Unfortunately this precision in cutting cannot be achieved (at least with the current levels of understanding of the process and controls) with a cavitating jet system. In part this is because of the omni-directional nature of the collapse of the cavitation bubbles over a surface. An abrasive particle has the great majority of its velocity aligned with the axis of the cutting jet (though this might slightly deviate if the particle cuts into the surface more than once over the depth of the cut). Cavitation attack can occur in a more omnidirectional way.

To illustrate the point consider an experiment where we fired a waterjet along the edge of a block of dolomite, in such a way that the jet did not contact the rock, were the test to be carried out in air. The jet was carried out underwater, with back pressure of the surrounding water adjusted to intensify cavitation along the edges between the waterjet and the surrounding water. The collapse of those bubbles against the side of the rock eroded the cavities shown.

Figure 1. Samples of dolomite attacked by a cavitating jet. The jet is, in both cases aimed parallel to the cut face (along the line of the red arrow) and just off the block surface.

The samples shown in Figure 1 were exposed to the jet for a minute, with the samples held under water in a cell where the back pressure (BP) could be adjusted.

At a pressure of 6,000 psi, with a back pressure of 60 psi and a nozzle diameter of 0.02 inches the damage to the rock is small. Although it should be noted that there is a hole that eats into the rock perpendicular to the direction of jet flow.

This is more immediately obvious with the sample shown on the right, which was cut with a 7,000 psi jet, against a back pressure of 35 psi, and with a jet diameter of 0.030 inches.

It is also worth noting that the hole generated is not consistent in diameter as the hole deepens. The penetration of the jet into the wall, perpendicular to the main jet flow, is caused by the individual collapse of cavitation bubbles against the surface of the rock. And this is not a consistent phenomenon along the jet length, but for varying conditions it will occur at different distances from the nozzle. In this case the hole widens and deepens about half-an-inch below the rock top surface, eating further into the rock relatively consistently for the following few inches.

In a separate experiment the resulting hole can be seen to vary in depth over the length of the cut into the rock.
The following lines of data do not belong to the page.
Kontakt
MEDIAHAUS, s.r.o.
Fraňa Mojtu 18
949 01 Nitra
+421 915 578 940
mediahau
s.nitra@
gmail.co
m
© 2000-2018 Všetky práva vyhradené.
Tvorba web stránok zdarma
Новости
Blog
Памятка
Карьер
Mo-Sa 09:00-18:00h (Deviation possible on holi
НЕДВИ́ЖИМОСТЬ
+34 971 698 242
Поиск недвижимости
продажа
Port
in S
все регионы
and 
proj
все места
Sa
Figure 2. Hole cut into dolomite by a cavitating jet. Note that softer layers of the rock are excavated more deeply into the hole wall by the collapsing bubbles. The hole is roughly six inches deep.

The cut is also much broader than the originating jet, as can be seen from the cavity eaten into the rock surface perpendicular to the jet at the bottom of the sample. The cut is much more ragged than the precise line that would be cut by an AWJ, so that, although more volume is removed, the removal path is not as precisely defined as is needed in most applications. The irregularity of the slot shape can be seen where a cavitating jet is traversed over a 2-inch long block of dolomite over a period of five minutes.
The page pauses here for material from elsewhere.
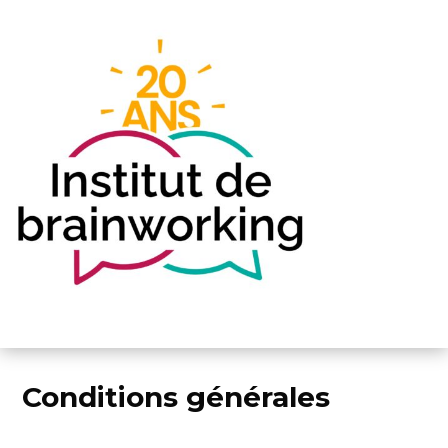
Conditions générales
Figure 3. Traverse path of a cavitating jet eroding a slot into dolomite. The block is roughly 2 inches long.

Clearly, at this stage in its development, there is little precision to the slot that is being generated in the rock, and it has little application in machining.
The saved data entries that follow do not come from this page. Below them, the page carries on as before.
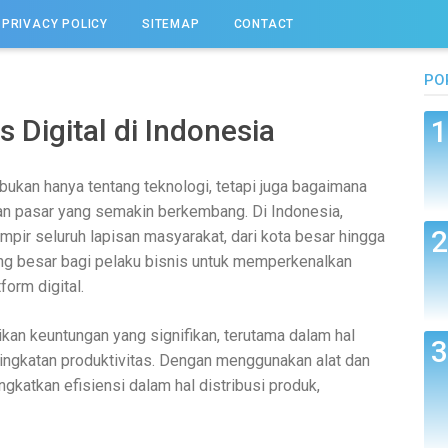
PRIVACY POLICY
SITEMAP
CONTACT
PO
Digital di Indonesia
 bukan hanya tentang teknologi, tetapi juga bagaimana
tan pasar yang semakin berkembang. Di Indonesia,
pir seluruh lapisan masyarakat, dari kota besar hingga
ng besar bagi pelaku bisnis untuk memperkenalkan
form digital.
an keuntungan yang signifikan, terutama dalam hal
ingkatan produktivitas. Dengan menggunakan alat dan
ngkatkan efisiensi dalam hal distribusi produk,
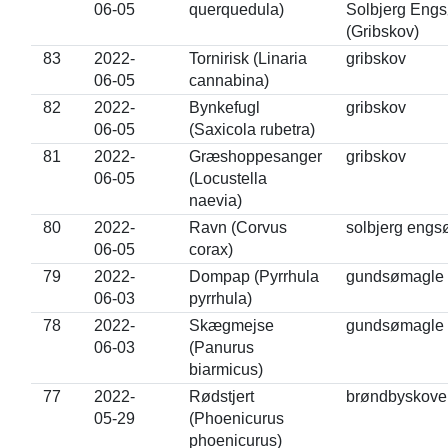
06-05
querquedula)
Solbjerg Eng
(Gribskov)
83
2022-
Tornirisk (Linaria
gribskov
06-05
cannabina)
82
2022-
Bynkefugl
gribskov
06-05
(Saxicola rubetra)
81
2022-
Græshoppesanger
gribskov
06-05
(Locustella
naevia)
80
2022-
Ravn (Corvus
solbjerg engs
06-05
corax)
79
2022-
Dompap (Pyrrhula
gundsømagle
06-03
pyrrhula)
78
2022-
Skægmejse
gundsømagle
06-03
(Panurus
biarmicus)
77
2022-
Rødstjert
brøndbyskove
05-29
(Phoenicurus
phoenicurus)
However the operating jet pressures of these cuts are within the range of those pumps that are available at relatively low cost at hardware stores, with the simplicity in use that this implies. And yet they are capable of disrupting, into the constituent grains of mineral, even the hardest of rocks that will be encountered. Gold ore, for example, can be relatively expensive to drill, because of its strength and toughness, and yet it can be penetrated in the same way, and with the constituent minerals separated, as was the dolomite.

Figure 4. Cavitation erosion of a sample of gold ore.

The problem comes in collecting the very fine grains of the mineral from the rest of the ore sample, once it is disaggregated.

Cavitation therefore, at present, is a tool better used in applications beyond those of the machine shop. It does not, however, have to stay limited to that restriction.